-- Instructions to follow --
Exactly repeat the material, dropping only the pictures.

[Data entries]
────────────────────────────────────────
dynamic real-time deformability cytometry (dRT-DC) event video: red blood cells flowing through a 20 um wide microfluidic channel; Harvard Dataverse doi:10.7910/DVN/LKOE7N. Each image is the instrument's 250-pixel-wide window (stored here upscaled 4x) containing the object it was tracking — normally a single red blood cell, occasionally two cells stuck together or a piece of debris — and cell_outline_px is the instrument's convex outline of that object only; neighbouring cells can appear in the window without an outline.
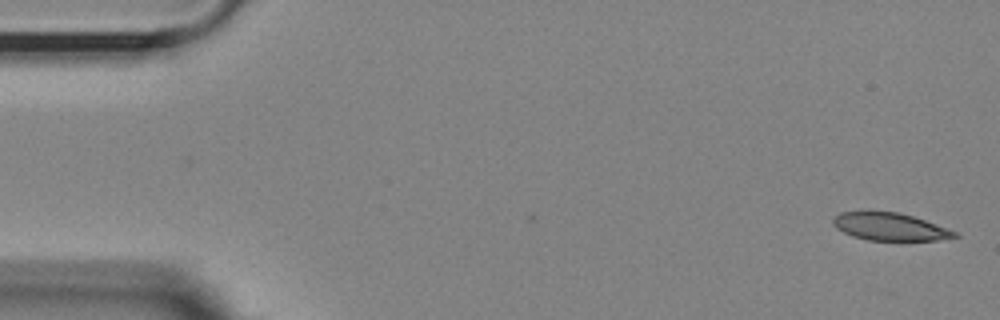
{"species": "Egyptian fruit bat (a non-hibernating species)", "species_latin": "Rousettus aegyptiacus", "temperature_condition": "room temperature", "stored_images_in_passage": 2, "camera_frame_rate_fps": 3000, "um_per_image_px": 0.085, "animal": {"sex": "female"}, "frame": {"image": 1, "passage_image": 2, "time_ms": 0.333, "image_size_px": [1000, 320], "cell_outline_px": [[960, 236], [940, 240], [868, 240], [852, 236], [836, 228], [832, 224], [832, 220], [840, 212], [896, 212], [912, 216], [924, 220], [956, 232]], "centroid_in_image_um": [75.62, 19.28], "position_along_channel_um": 9.4, "area_um2": 19.19}}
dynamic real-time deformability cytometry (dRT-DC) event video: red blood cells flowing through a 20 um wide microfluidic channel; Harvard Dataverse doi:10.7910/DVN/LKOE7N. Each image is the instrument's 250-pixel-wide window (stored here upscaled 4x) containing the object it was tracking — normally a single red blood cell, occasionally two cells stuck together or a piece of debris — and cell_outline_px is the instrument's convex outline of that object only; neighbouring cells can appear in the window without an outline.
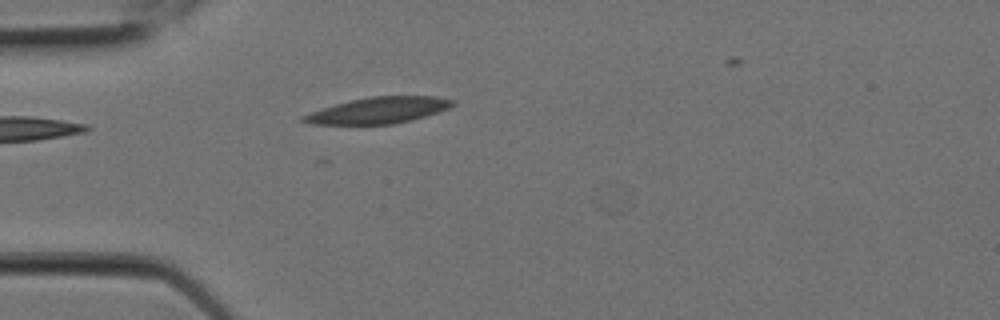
{"species": "Egyptian fruit bat (a non-hibernating species)", "species_latin": "Rousettus aegyptiacus", "temperature_condition": "room temperature", "stored_images_in_passage": 5, "camera_frame_rate_fps": 3000, "um_per_image_px": 0.085, "animal": {"sex": "female"}, "frame": {"image": 1, "passage_image": 5, "time_ms": 1.333, "image_size_px": [1000, 320], "cell_outline_px": [[456, 104], [448, 108], [412, 120], [392, 124], [312, 124], [300, 120], [300, 116], [336, 104], [352, 100], [372, 96], [436, 96], [456, 100]], "centroid_in_image_um": [32.21, 9.37], "position_along_channel_um": 52.8, "area_um2": 22.54}}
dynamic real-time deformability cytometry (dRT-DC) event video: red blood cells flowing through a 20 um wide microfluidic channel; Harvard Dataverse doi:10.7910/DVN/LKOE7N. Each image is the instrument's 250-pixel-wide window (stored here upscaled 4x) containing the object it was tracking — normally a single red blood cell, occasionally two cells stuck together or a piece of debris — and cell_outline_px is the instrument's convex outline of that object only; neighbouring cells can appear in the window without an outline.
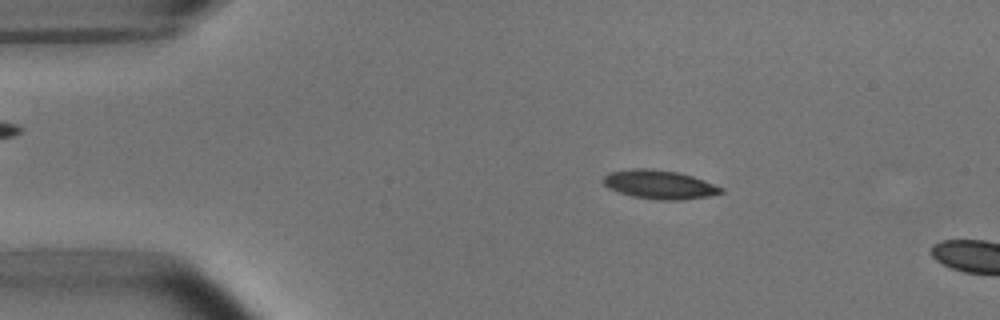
────────────────────────────────────────
-- Response to this task --
dynamic real-time deformability cytometry (dRT-DC) event video: red blood cells flowing through a 20 um wide microfluidic channel; Harvard Dataverse doi:10.7910/DVN/LKOE7N. Each image is the instrument's 250-pixel-wide window (stored here upscaled 4x) containing the object it was tracking — normally a single red blood cell, occasionally two cells stuck together or a piece of debris — and cell_outline_px is the instrument's convex outline of that object only; neighbouring cells can appear in the window without an outline.
{"species": "Egyptian fruit bat (a non-hibernating species)", "species_latin": "Rousettus aegyptiacus", "temperature_condition": "room temperature", "stored_images_in_passage": 2, "camera_frame_rate_fps": 3000, "um_per_image_px": 0.085, "animal": {"sex": "female"}, "frame": {"image": 1, "passage_image": 2, "time_ms": 0.333, "image_size_px": [1000, 320], "cell_outline_px": [[960, 236], [940, 240], [868, 240], [852, 236], [836, 228], [832, 224], [832, 220], [840, 212], [896, 212], [912, 216], [924, 220], [956, 232]], "centroid_in_image_um": [75.62, 19.28], "position_along_channel_um": 9.4, "area_um2": 19.19}}
dynamic real-time deformability cytometry (dRT-DC) event video: red blood cells flowing through a 20 um wide microfluidic channel; Harvard Dataverse doi:10.7910/DVN/LKOE7N. Each image is the instrument's 250-pixel-wide window (stored here upscaled 4x) containing the object it was tracking — normally a single red blood cell, occasionally two cells stuck together or a piece of debris — and cell_outline_px is the instrument's convex outline of that object only; neighbouring cells can appear in the window without an outline.
{"species": "Egyptian fruit bat (a non-hibernating species)", "species_latin": "Rousettus aegyptiacus", "temperature_condition": "room temperature", "stored_images_in_passage": 5, "camera_frame_rate_fps": 3000, "um_per_image_px": 0.085, "animal": {"sex": "female"}, "frame": {"image": 1, "passage_image": 5, "time_ms": 1.333, "image_size_px": [1000, 320], "cell_outline_px": [[456, 104], [448, 108], [412, 120], [392, 124], [312, 124], [300, 120], [300, 116], [336, 104], [352, 100], [372, 96], [436, 96], [456, 100]], "centroid_in_image_um": [32.21, 9.37], "position_along_channel_um": 52.8, "area_um2": 22.54}}
dynamic real-time deformability cytometry (dRT-DC) event video: red blood cells flowing through a 20 um wide microfluidic channel; Harvard Dataverse doi:10.7910/DVN/LKOE7N. Each image is the instrument's 250-pixel-wide window (stored here upscaled 4x) containing the object it was tracking — normally a single red blood cell, occasionally two cells stuck together or a piece of debris — and cell_outline_px is the instrument's convex outline of that object only; neighbouring cells can appear in the window without an outline.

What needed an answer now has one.